Case in point, the team leans into the martial arts roots of the story, but find a good balance between building a fantastical superhero world, martial arts action and intrigue, and building in just enough slice of life to make Shang Chi feel like a person in his own right.

The story itself is… just okay. Shang Chi’s sister (adoptive, I think) became head of the House of Hammers to impress their adoptive father. And failed, because he was a dick. So after his death, she kills the head of the House of Staffs to try to become the Supreme Commander of their five houses. The problem is, even from the grave daddy is withholding, and chooses Shang Chi as the new Supreme Commander, a title (and even a life) he doesn’t want. Hammer dispatches assassins to kill Shang Chi, but he’s saved by the heads of the other houses, who quest with him to find the tomb of their uncle, their adoptive father’s brother, to gain insight on how to handle their sister.

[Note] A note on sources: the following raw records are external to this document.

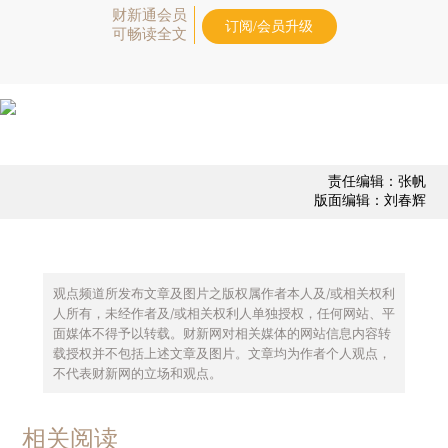
财新通会员
订阅/会员升级
可畅读全文
责任编辑：张帆
版面编辑：刘春辉
观点频道所发布文章及图片之版权属作者本人及/或相关权利
人所有，未经作者及/或相关权利人单独授权，任何网站、平
面媒体不得予以转载。财新网对相关媒体的网站信息内容转
载授权并不包括上述文章及图片。文章均为作者个人观点，
不代表财新网的立场和观点。
相关阅读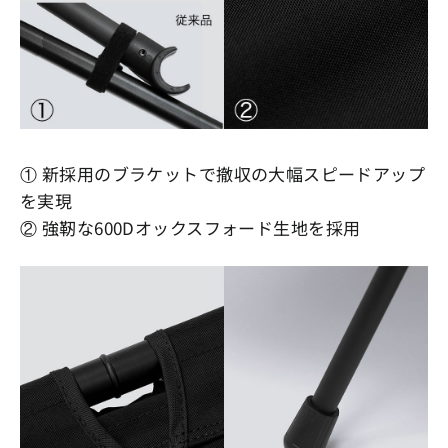
① 新採用のブラケットで撤収の大幅スピードアップ
を実現
② 強靭な600Dオックスフォード生地を採用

Everything up to this point feels pretty good, enough action but also enough character work to make it more endearing than just your average martial arts pastiche- which is smart, because what separates Marvel from its competition is its superior character work. You’d absolutely get a donut with Tony Stark, just to talk. You’d only ironically hang out with Batfleck, to hear him rant for a half an hour about how the waitress deserves to be branded for bringing him coffee that was only warm and not hot.

Unfortunately, the ending is where Shang Chi stumbles. The resolution is a bit too metaphysical, with not quite enough kung fu fighting for my taste, and it feels like a rushed ending. It seems to imply there’s more coming, so maybe we should be reading this story in the sense of an episode of the old He-Man show, where Skeletor slinking off at the end of the episode isn’t meant to give a weak climax, but to imply that the story is ongoing. But I’m not grading this on a curve. It should have a satisfying conclusion, because nothing makes me less likely to pick up the next volume (or issue, if you’re into floppies) than the previous volume underwhelming; an audience will usually forgive a slower beginning or a sagging middle, but the end is where you want to hit them hardest. It’s the difference between a team leaving it all on the field, and it being clear they’re holding back their best stuff for the playoffs. It might make for sound strategy, but as an audience member it’s suboptimal. But I also don’t want to hold this to an unrealistic standard, either; it was a Shang Chi book that until the last chapter was fun and fast-paced, and even that last chapter was all right, it was just missing that feeling of completion, that this story was over, even if Shang Chi’s would continue.

Regardless, I’d suggest reading this book in place of viewing the movie. That’s because, seriously, I don’t want tragedy to befall you just to see a movie. I’m stoked for Shang Chi, too, and would love to have had a chance to have an Asian Black Panther on our hands… but the cost is too high right now (maybe by the sequel we’ll have this pandemic thing worked out and it can break out*). No one should risk their or anyone else’s life for a superhero movie. Read a comic instead- this one, as a show of support if you want, or literally anything else. We can all stream it together when it’s available for that.

*Also, the sequel should involve cloning, and be set exclusively within the confines of Wisconsin, and called Shang Cheese**.

**Personally, I think it’s brave to make jokes even dads roll their eyes at.